Bamboo shrimp have fans, amano are tinier and have dots I think. Bamboo is more solid in color, have fans, much bigger.
http://www.plantedtank.net/forums/s...ate-thread-pictures-videos-2.html#post1157651


----------



## TeamTeal (Mar 31, 2010)

bamboo shrimp will grow out to be pretty big


----------



## wakewalking (Jan 18, 2010)

Eden Marel said:


> Bamboo shrimp have fans, amano are tinier and have dots I think. Bamboo is more solid in color, have fans, much bigger.
> http://www.plantedtank.net/forums/s...ate-thread-pictures-videos-2.html#post1157651


thanks. I put the bamboo shrimp in to see if my tank would be alright for inverts, I'll hopefully end up with some tiger or orange shrimp. since the bamboos filter I assume they don't take down fish? Should I worry about my rummy nose tetras killing a tiger, orange, or even amano shrimp?

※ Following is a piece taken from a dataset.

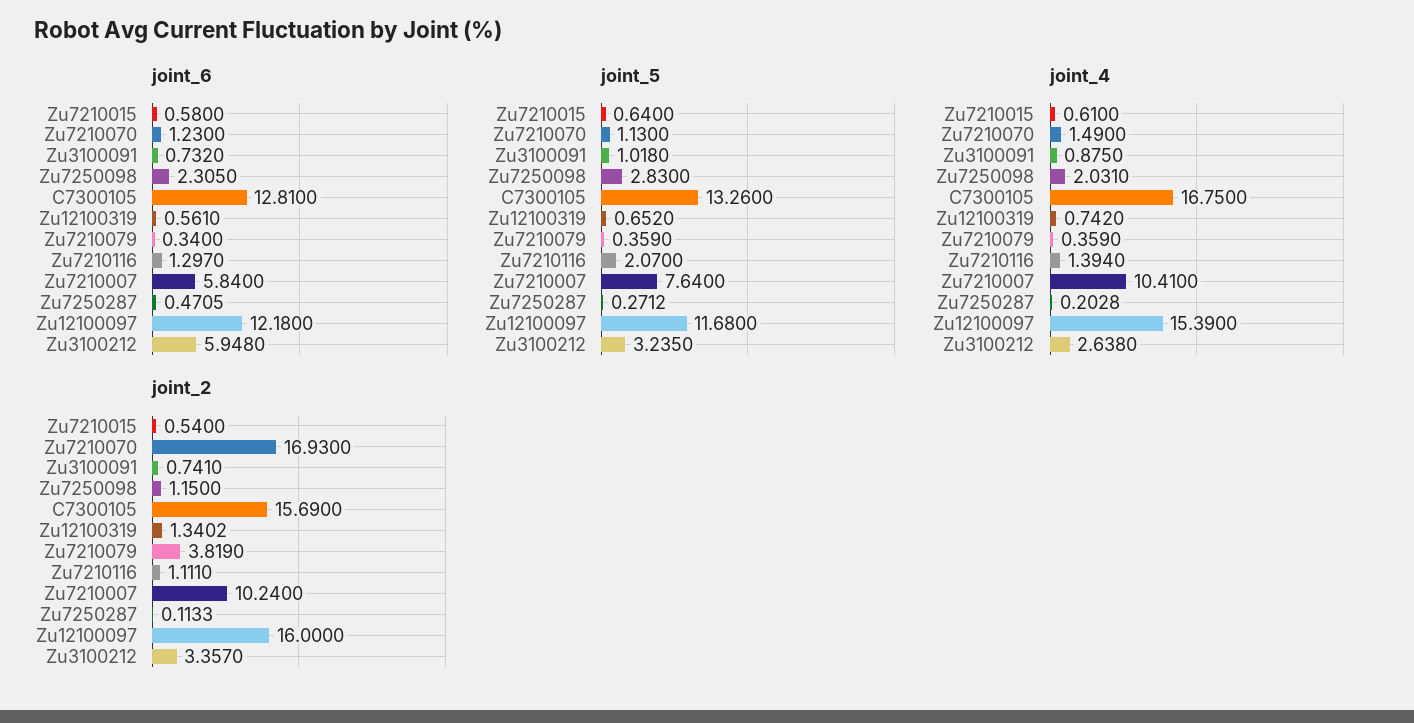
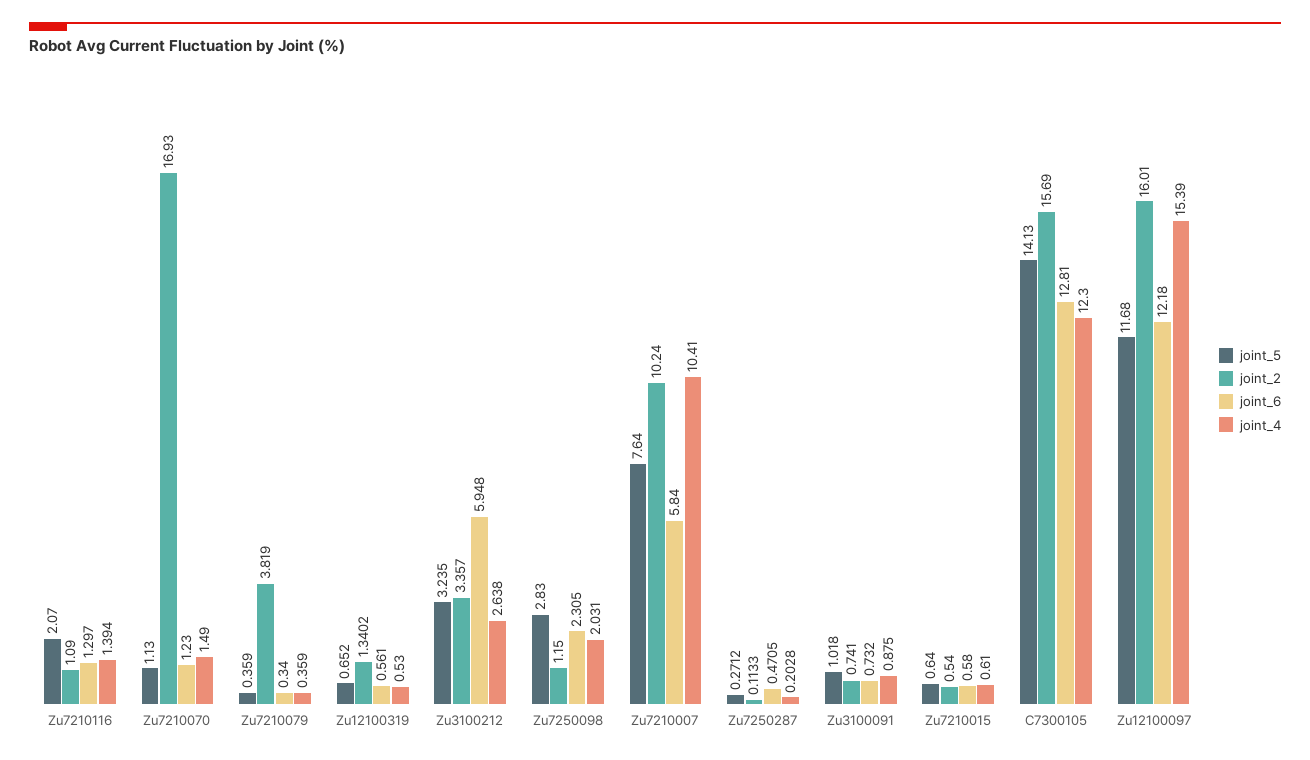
joint_5, C7300105: 13.26 -> 14.13
joint_4, C7300105: 16.75 -> 12.3
joint_4, Zu12100319: 0.742 -> 0.53
joint_2, Zu7210116: 1.111 -> 1.09
joint_2, Zu12100097: 16 -> 16.01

I have also been told you really shouldn't mix species?


----------



## mordalphus (Jun 23, 2010)

You should do some reading in this forum, there's a lot of good information available here.


----------



## wakewalking (Jan 18, 2010)

mordalphus said:


> You should do some reading in this forum, there's a lot of good information available here.


Appreciate the info.


----------



## Eden Marel (Jan 28, 2010)

You are pretty much safe to mix one neocardinia and one cardinia species together plus any other species that isn't a neocardinia or cardinia. If you mix two cardinia and/or two neocardinias, they will interbreed with their own respective species and you may come up with some weird looking kids.

http://www.theshrimptank.com/articles/compatibilitychart.html


----------



## wakewalking (Jan 18, 2010)

Eden Marel said:


> You are pretty much safe to mix one neocardinia and one cardinia species together plus any other species that isn't a neocardinia or cardinia. If you mix two cardinia and/or two neocardinias, they will interbreed with their own respective species and you may come up with some weird looking kids.
> 
> http://www.theshrimptank.com/articles/compatibilitychart.html


thanks for the chart, yeah I really just wanted some deep colored yellows with a few amanos and probably take out the bamboo. I don't want any weird looking shrimp like you said and definitely nothing too difficult. The pictures of the yellows at alphaprobreeders look sick. Are there any sellers you like?


----------